- **Work to complete**
Find all lines in the records that include the word "Agent", and copy them out.
Available records Start Marker
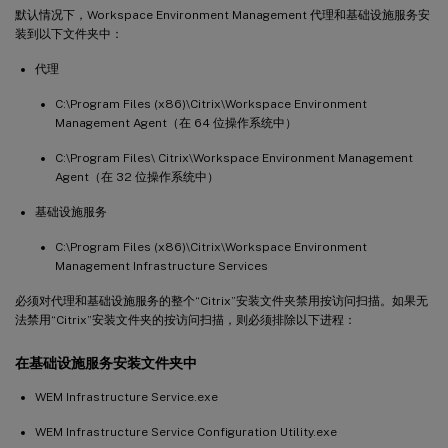
默认情况下，Workspace Environment Management 代理和基础设施服务安
装到以下文件夹中：
代理
C:\Program Files (x86)\Citrix\Workspace Environment
Management Agent（在 64 位操作系统中）
C:\Program Files\ Citrix\Workspace Environment Management
Agent（在 32 位操作系统中）
基础设施服务
C:\Program Files (x86)\Citrix\Workspace Environment
Management Infrastructure Services
必须对代理和基础设施服务的整个“Citrix”安装文件夹禁用按访问扫描。如果无
法禁用“Citrix”安装文件夹的按访问扫描，则必须排除以下进程：
在基础设施服务安装文件夹中
WEM Infrastructure Service.exe
WEM Infrastructure Service Configuration Utility.exe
Available records End Marker
- **Solution to this problem**
Management Agent（在 64 位操作系统中）
Agent（在 32 位操作系统中）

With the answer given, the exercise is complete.